Hexokinase 1-mediated plant immunity under abiotic stress depends on chloroplast positioning

Molecular networks involved in the responses of plants towards environmental changes are multifaceted and affect diverse metabolic and signalling pathways. Under challenging environmental conditions, such as low temperatures and high light intensities, plants need to immediately adjust their metabolism to prevent irreversible tissue damage, e.g., caused by reactive oxygen species. Regulation of photosynthesis and carbohydrate metabolism plays a crucial role in this stress response. Here, we analysed mutants of Arabidopsis thaliana , which were affected in either central enzymatic activities of carbohydrate metabolism, in chloroplast positioning or in a combination of both. Plants were exposed to a treatment of combined cold and elevated light. While mutants with deficiencies in sucrose ( spsa1 ) or starch ( pgm1 ) metabolism showed affected metabolic pathway regulation under abiotic stress, Hexokinase 1 mutants ( hxk1 ) showed a severe growth phenotype with lesions and pale areas on leaf tissue.
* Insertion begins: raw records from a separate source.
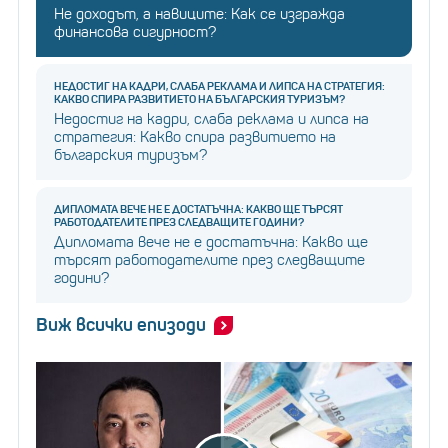
Не доходът, а навиците: Как се изгражда
финансова сигурност?
НЕДОСТИГ НА КАДРИ, СЛАБА РЕКЛАМА И ЛИПСА НА СТРАТЕГИЯ:
КАКВО СПИРА РАЗВИТИЕТО НА БЪЛГАРСКИЯ ТУРИЗЪМ?
Недостиг на кадри, слаба реклама и липса на
стратегия: Какво спира развитието на
българския туризъм?
ДИПЛОМАТА ВЕЧЕ НЕ Е ДОСТАТЪЧНА: КАКВО ЩЕ ТЪРСЯТ
РАБОТОДАТЕЛИТЕ ПРЕЗ СЛЕДВАЩИТЕ ГОДИНИ?
Дипломата вече не е достатъчна: Какво ще
търсят работодателите през следващите
години?
Виж всички епизоди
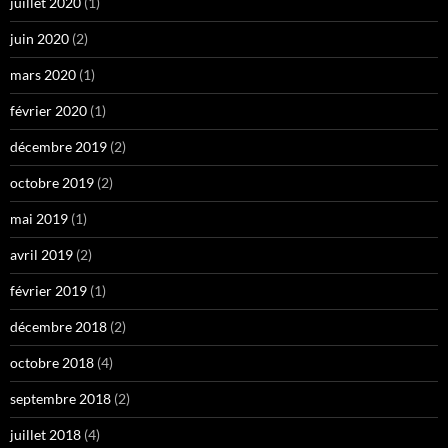
juillet 2020
(1)
juin 2020
(2)
mars 2020
(1)
février 2020
(1)
décembre 2019
(2)
octobre 2019
(2)
mai 2019
(1)
avril 2019
(2)
février 2019
(1)
décembre 2018
(2)
octobre 2018
(4)
septembre 2018
(2)
juillet 2018
(4)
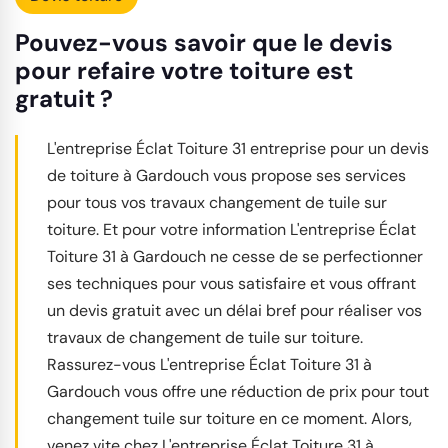
Pouvez-vous savoir que le devis
pour refaire votre toiture est
gratuit ?
L'entreprise Éclat Toiture 31 entreprise pour un devis
de toiture à Gardouch vous propose ses services
pour tous vos travaux changement de tuile sur
toiture. Et pour votre information L'entreprise Éclat
Toiture 31 à Gardouch ne cesse de se perfectionner
ses techniques pour vous satisfaire et vous offrant
un devis gratuit avec un délai bref pour réaliser vos
travaux de changement de tuile sur toiture.
Rassurez-vous L'entreprise Éclat Toiture 31 à
Gardouch vous offre une réduction de prix pour tout
changement tuile sur toiture en ce moment. Alors,
venez vite chez L'entreprise Éclat Toiture 31 à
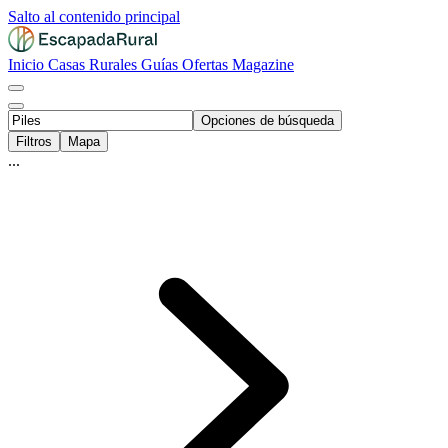
Salto al contenido principal
Inicio
Casas Rurales
Guías
Ofertas
Magazine
Opciones de búsqueda
Filtros
Mapa
...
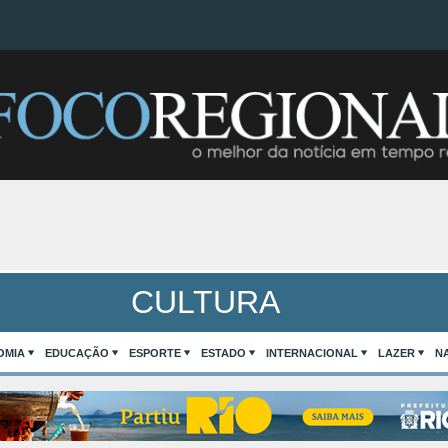
CULTURA
OMIA
EDUCAÇÃO
ESPORTE
ESTADO
INTERNACIONAL
LAZER
N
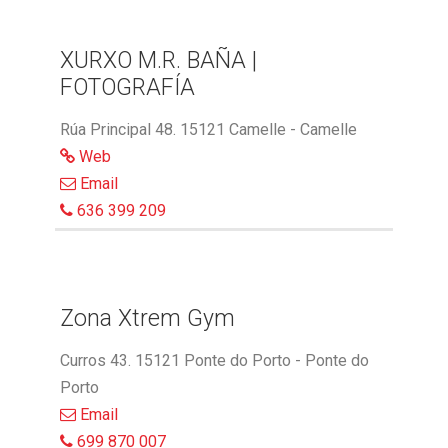
XURXO M.R. BAÑA |
FOTOGRAFÍA
Rúa Principal 48. 15121 Camelle - Camelle
Web
Email
636 399 209
Zona Xtrem Gym
Curros 43. 15121 Ponte do Porto - Ponte do
Porto
Email
699 870 007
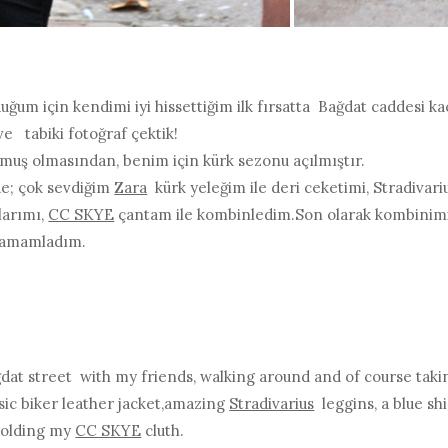
uğum için kendimi iyi hissettiğim ilk fırsatta Bağdat caddesi 
ve tabiki fotoğraf çektik!
muş olmasından, benim için kürk sezonu açılmıştır.
de; çok sevdiğim
Zara
kürk yeleğim ile deri ceketimi, Stradivar
larımı,
CC SKYE
çantam ile kombinledim.Son olarak kombinimi 
e tamamladım.
ağdat street with my friends, walking around and of course taki
sic biker leather jacket,amazing
Stradivarius
leggins, a blue sh
 holding my
CC SKYE
cluth.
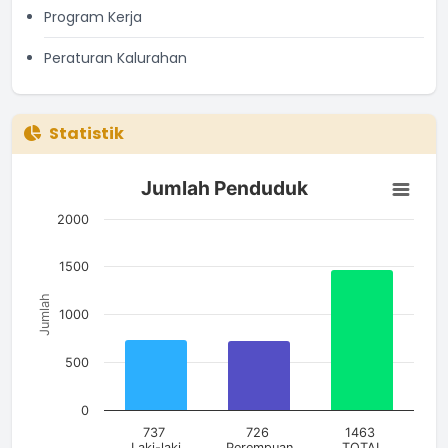
Program Kerja
Peraturan Kalurahan
Statistik
Jumlah Penduduk
Jumlah Penduduk
Bar chart with 3 bars.
The chart has 1 X axis displaying categories.
2000
The chart has 1 Y axis displaying Jumlah. Data ranges from 7
1500
Jumlah
1000
500
0
737
726
1463
Laki-laki
Perempuan
TOTAL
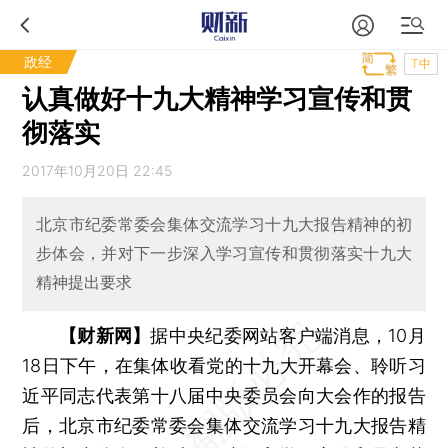
政经
T中
认真做好十九大精神学习宣传和贯
彻落实
2017年10月20日 22:45
北京市纪委常委会集体交流学习十九大报告精神的初
步体会，并对下一步深入学习宣传和贯彻落实十九大
精神提出要求
【财新网】
据中央纪委网站客户端消息，10月
18日下午，在集体收看党的十九大开幕会、聆听习
近平同志代表第十八届中央委员会向大会作的报告
后，北京市纪委常委会集体交流学习十九大报告精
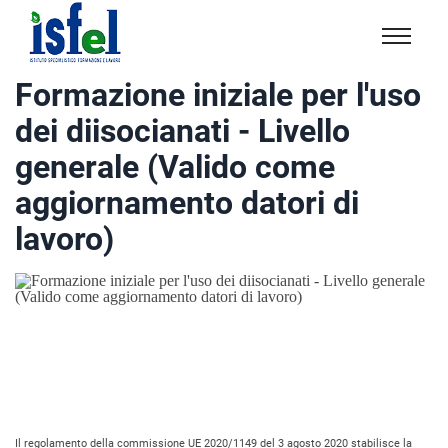
Isfel
Istituto
Formazione iniziale per l'uso
specialistico
dei diisocianati - Livello
formazione
e
generale (Valido come
lavoro
aggiornamento datori di
lavoro)
Il regolamento della commissione UE 2020/1149 del 3 agosto 2020 stabilisce la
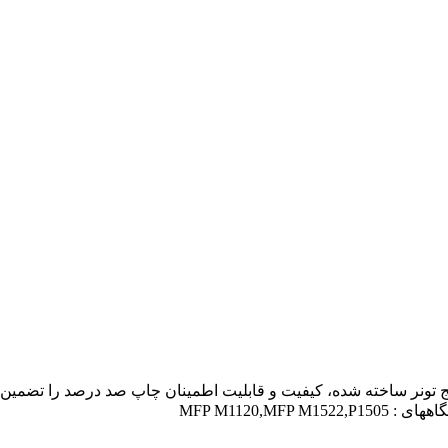
در کارتریج تونر ساخته شده، کیفیت و قابلیت اطمینان چاپ صد درصد را تضمین
MFP M1120,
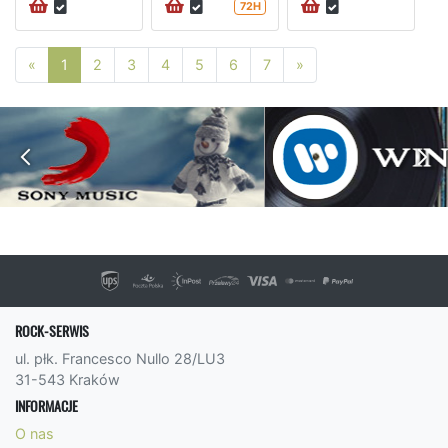
72H
Poprzednia strona
Następna strona
«
1
2
3
4
5
6
7
»
ROCK-SERWIS
ul. płk. Francesco Nullo 28/LU3
31-543 Kraków
INFORMACJE
O nas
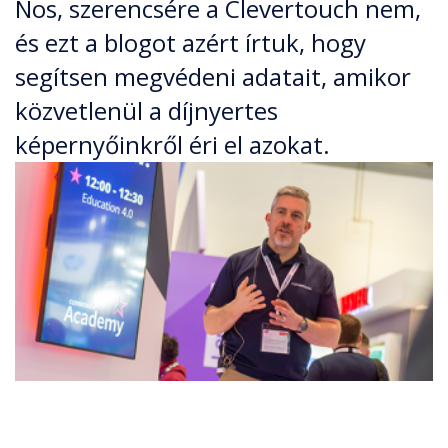
Nos, szerencsére a Clevertouch nem,
és ezt a blogot azért írtuk, hogy
segítsen megvédeni adatait, amikor
közvetlenül a díjnyertes
képernyőinkről éri el azokat.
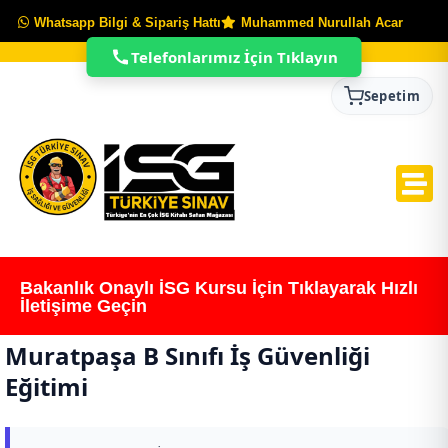
Whatsapp Bilgi & Sipariş Hattı
Muhammed Nurullah Acar
Telefonlarımız İçin Tıklayın
Sepetim
Bakanlık Onaylı İSG Kursu İçin Tıklayarak Hızlı
İletişime Geçin
Muratpaşa B Sınıfı İş Güvenliği
Eğitimi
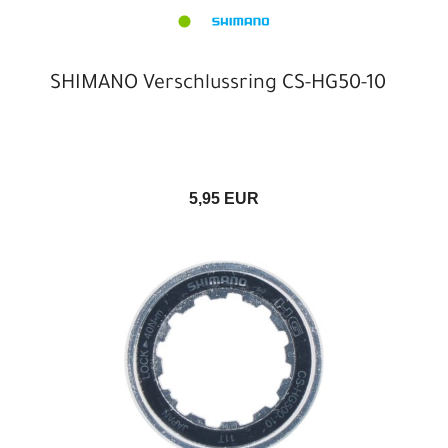
SHIMANO Verschlussring CS-HG50-10
5,95 EUR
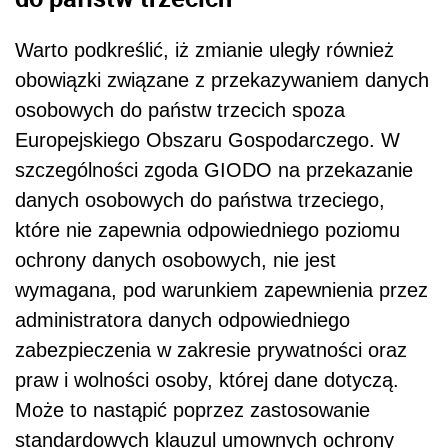
Warto podkreślić, iż zmianie uległy również
obowiązki związane z przekazywaniem danych
osobowych do państw trzecich spoza
Europejskiego Obszaru Gospodarczego. W
szczególności zgoda GIODO na przekazanie
danych osobowych do państwa trzeciego,
które nie zapewnia odpowiedniego poziomu
ochrony danych osobowych, nie jest
wymagana, pod warunkiem zapewnienia przez
administratora danych odpowiedniego
zabezpieczenia w zakresie prywatności oraz
praw i wolności osoby, której dane dotyczą.
Może to nastąpić poprzez zastosowanie
standardowych klauzul umownych ochrony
In a double mutant, which combined deficiencies in Chloroplast Unusual Positioning 1 (CHUP1)-mediated chloroplast positioning and HXK1 ( chup1 x hxk1 ), this growth phenotype vanished resulting in wild type-like plants. Transcriptome analysis revealed a significantly affected immune response of hxk1 plants, which was suppressed in the double mutants. Our findings provide evidence for a role of HXK1 as a positive regulator of the plant immune response. Finally, we suggest that, due to its potential role as a negative regulator of plant immunity, CHUP1 deficiency counteracted the reduced immunity of hxk1 in the double mutant which rescued the plants. Future studies might now reveal whether deficiencies in CHUP1 function and/or transcription represent a conserved strategy to increase plant immunity under abiotic stress.